Voici un univers polar où les flics ont autant de parts d’ombre que les malfrats qu’ils ont l’habitude de traquer et de mettre sous les verrous. Si Benoît Lorand est porté sur l’alcool et les femmes, son supérieur a le vice du jeu. Il est prêt à utiliser des moyens illicites pour renflouer ses dettes et continuer à jouer à crédit. Son statut donne confiance. De l’autre côté, Lydia n’a pas l’apparence d’une kidnappeuse. Elle est psychologiquement perturbée et se rend régulièrement chez sa psy. Elle a un rapport complexe avec sa mère qui la pense folle.
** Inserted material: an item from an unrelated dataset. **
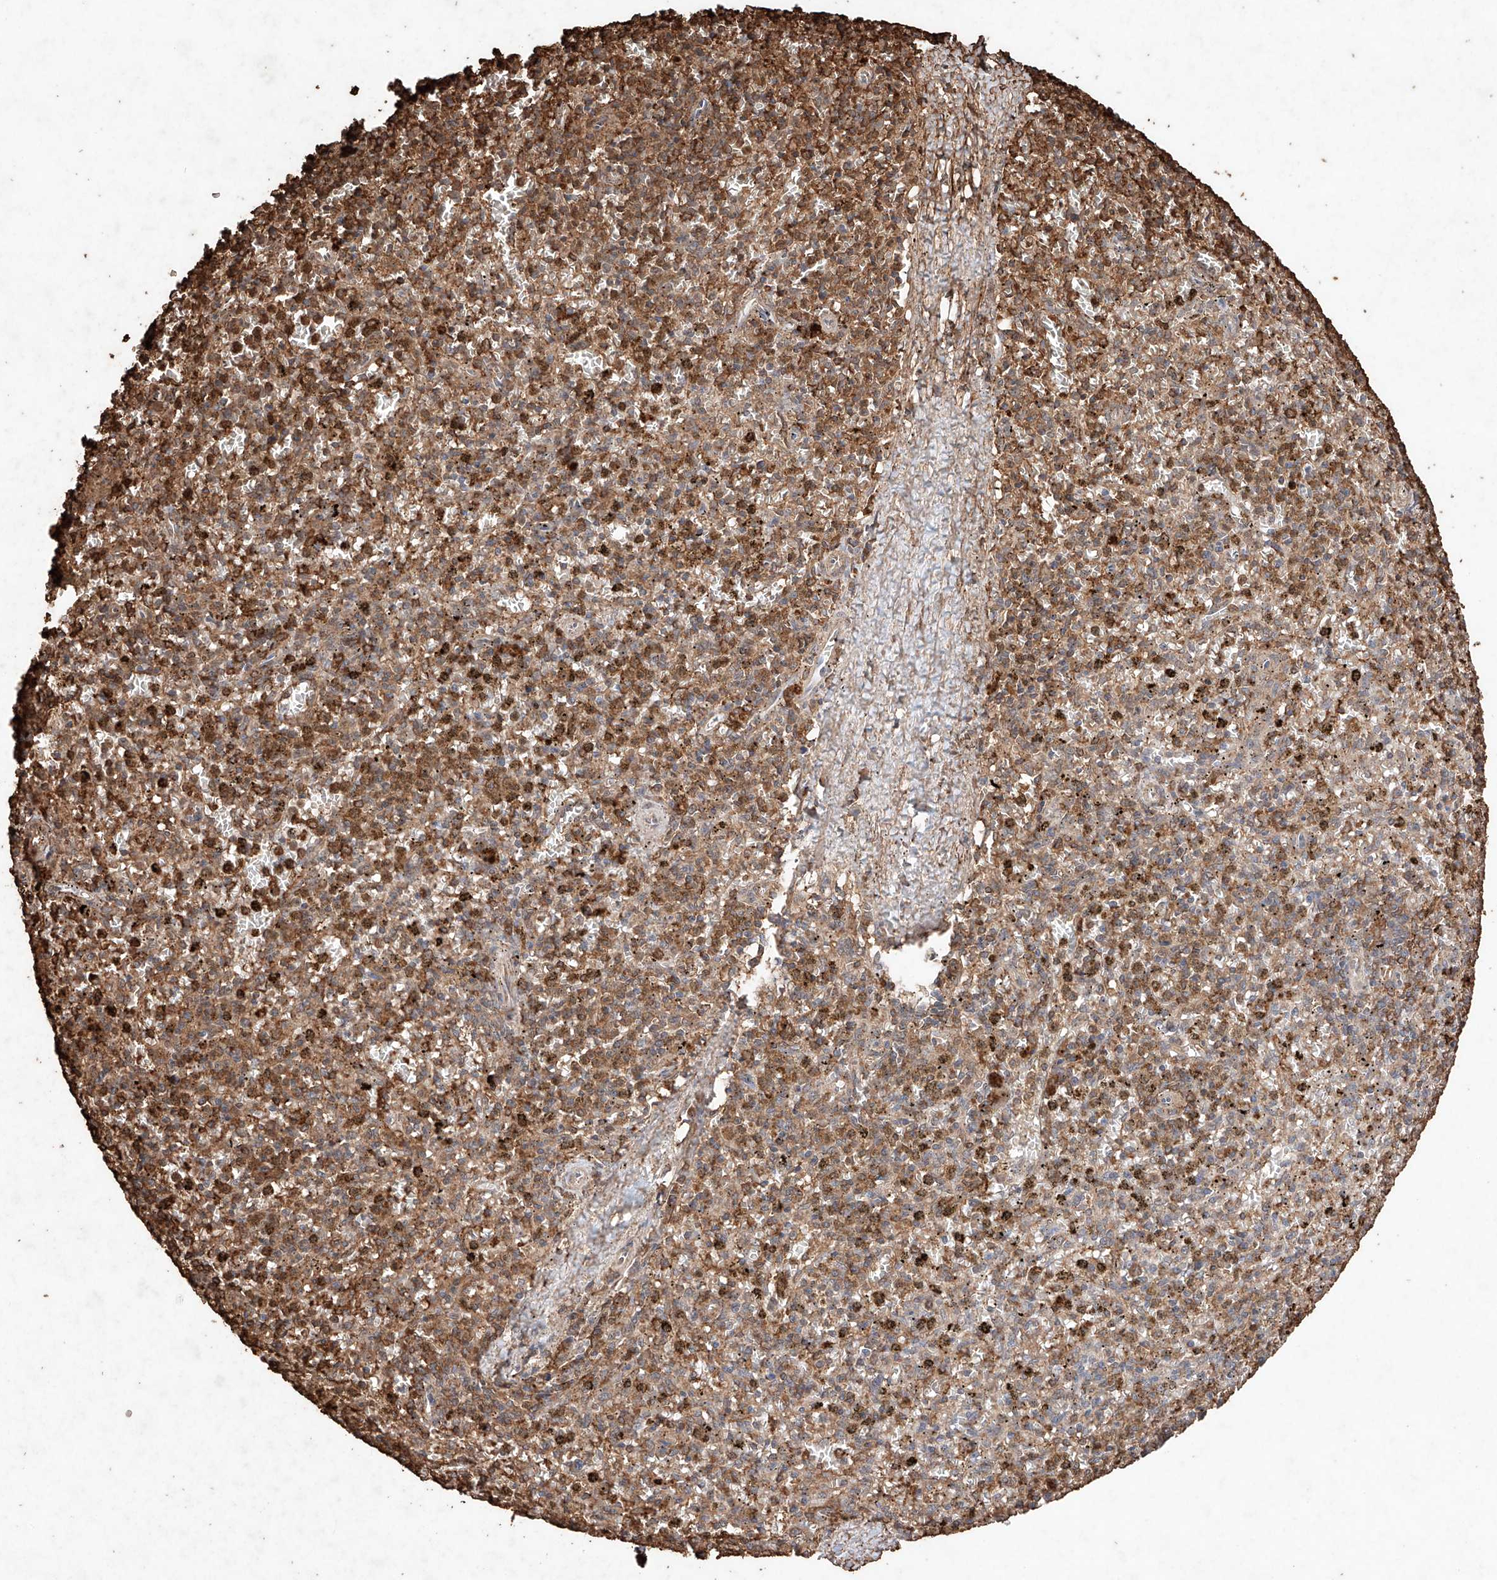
{"staining": {"intensity": "strong", "quantity": ">75%", "location": "cytoplasmic/membranous"}, "tissue": "spleen", "cell_type": "Cells in red pulp", "image_type": "normal", "snomed": [{"axis": "morphology", "description": "Normal tissue, NOS"}, {"axis": "topography", "description": "Spleen"}], "caption": "This is a histology image of immunohistochemistry (IHC) staining of unremarkable spleen, which shows strong staining in the cytoplasmic/membranous of cells in red pulp.", "gene": "M6PR", "patient": {"sex": "male", "age": 72}}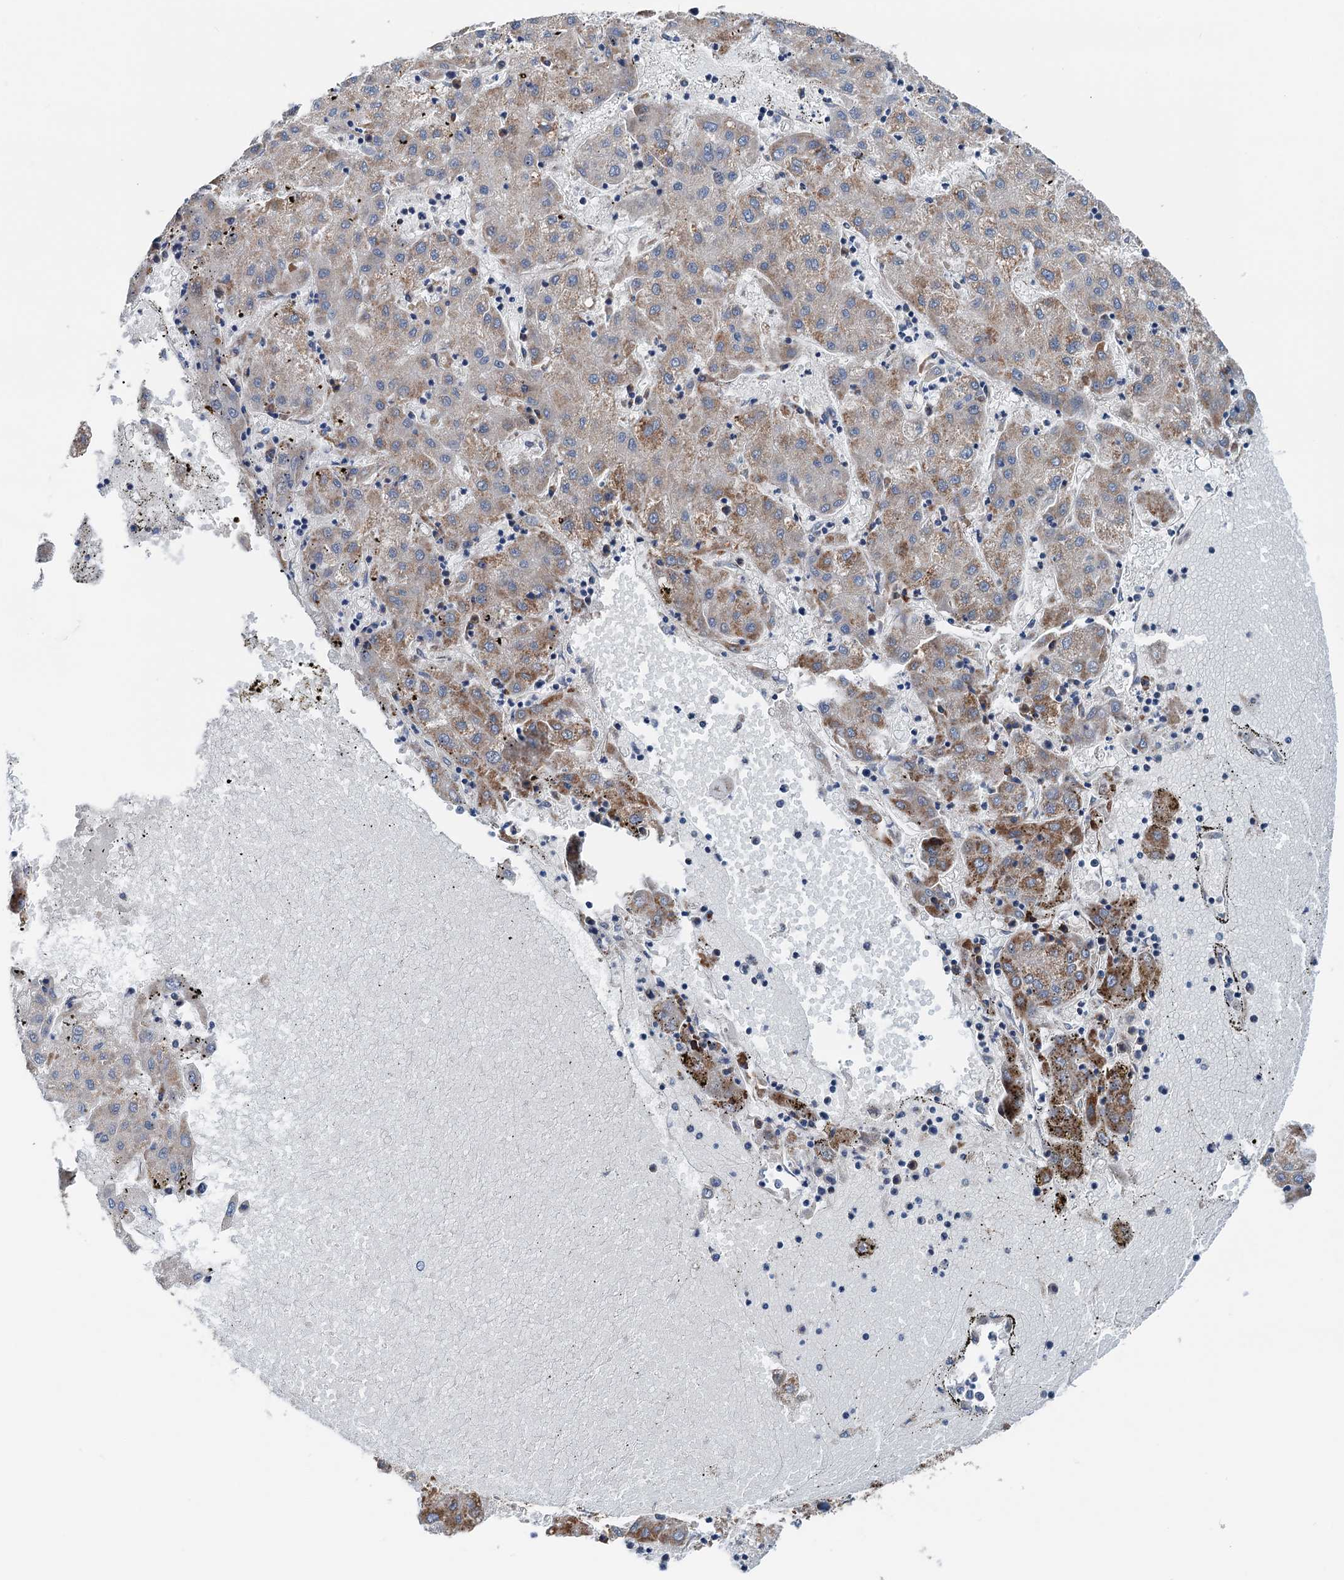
{"staining": {"intensity": "moderate", "quantity": "<25%", "location": "cytoplasmic/membranous"}, "tissue": "liver cancer", "cell_type": "Tumor cells", "image_type": "cancer", "snomed": [{"axis": "morphology", "description": "Carcinoma, Hepatocellular, NOS"}, {"axis": "topography", "description": "Liver"}], "caption": "Liver cancer stained for a protein (brown) exhibits moderate cytoplasmic/membranous positive expression in about <25% of tumor cells.", "gene": "ELAC1", "patient": {"sex": "male", "age": 72}}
Au fil de ses rendez-vous et de ses joutes verbales avec son prisonnier, Lydia va dévoiler son vrai visage et justifier ses agissements.

Après l’exceptionnelle saga historico-humaine Visages ceux que nous sommes, le scénariste Miceal Beausang-O’Griafa adapte le polar sombre de Karine Giébel. Quasi huis-clos dans le sous-sol d’une maison, il réussit à faire monter la tension crescendo, notamment par ses talents de dialoguiste. Le roman a ceci de passionnant que les rôles de victime et de bourreau sont poreux. Au fil de l’histoire, les empathies pour les personnages changent de camp. La prestation est difficile à jouer. Pour y parvenir, les adaptateurs se transforment en metteurs en scène de théâtre. Dans un graphisme réaliste très charbonneux, avec de forts aplats noirs, Xavier Delaporte pose une tension palpable. On pourrait parfois se croire dans un roman-photo, avec tout le respect que l’on doit au genre, permettant de rentrer au plus près dans la tête des personnages. Greg Lofé complète le dessin par ses couleurs, même sombres quand elles sont claires, en parfaite adéquation avec cette histoire qui aurait pu faire partie de la mythique collection Série noire. Référence plus récente, on ne peut s’empêcher de penser à Joe Goldberg, l’assassin à la cage de verre de la série You, elle-même adaptée du roman Parfaite de Caroline Kepnes. Mais le livre de Giébel est plus ancien ; il date de 2007. Serait-ce lui qui aurait inspiré l’autre ? Ceci est une autre histoire.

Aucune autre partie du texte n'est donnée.